Fortunately, support for a voter-verified paper trail is gaining momentum. A petition started by Martin Luther King III and author Greg Palast demands a halt to further computerization of voting systems until such methods are no longer susceptible to political manipulation, fraud and racial bias. So far, the petition has more than 39,000 signatures. In addition, Working Assets and the Electronic Frontier Foundation recently issued action alerts to their California members to contact the secretary of state and urge him to require a voter-verified paper trail.

Meanwhile, in Washington, D.C., Congressman Rush Holt, D-N.J., has introduced House Resolution 2239, the Voter Confidence and Increased Accessibility Act of 2003, which would require computerized voting systems to produce a voter-verified paper trail and would require California-style manual counts of those paper backups. His bill is co-sponsored by 26 other members of Congress, who no doubt trust Holt’s assessment of computerized-election security issues because, in part, he is not only a congressman but also a physicist.

The increasing interest and concern about computerized-voting security is leading people all over the country to speak up and get involved.

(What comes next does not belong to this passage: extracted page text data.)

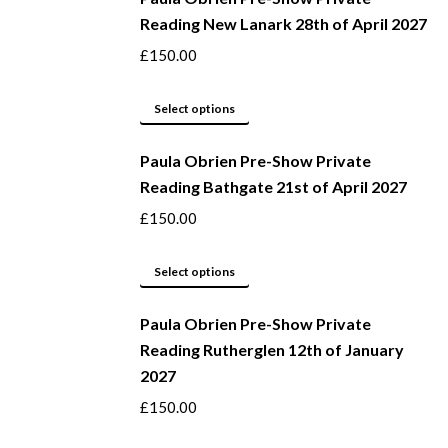
Reading New Lanark 28th of April 2027
chosen
multiple
on
variants.
£
150.00
the
The
product
options
This
Select options
page
may
product
be
Paula Obrien Pre-Show Private
has
Reading Bathgate 21st of April 2027
chosen
multiple
on
variants.
£
150.00
the
The
product
options
This
Select options
page
may
product
be
Paula Obrien Pre-Show Private
has
Reading Rutherglen 12th of January
chosen
multiple
2027
on
variants.
the
The
£
150.00
product
options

Their voices are not falling on deaf ears; awareness of their concerns is building among politicians and election officials at all levels of government. The question is: How will election officials and politicians respond? We will soon find out whether California will blaze a trail down a path that will lead to real computerized-election security.

The fight for the right to inspect a paper backup of one’s digital ballot may end up being the voting-rights struggle of our time. For it is the consent of the governed that is the true mark of a legitimate government. And that consent can be won only when elections are conducted not in secret, but in plain sight.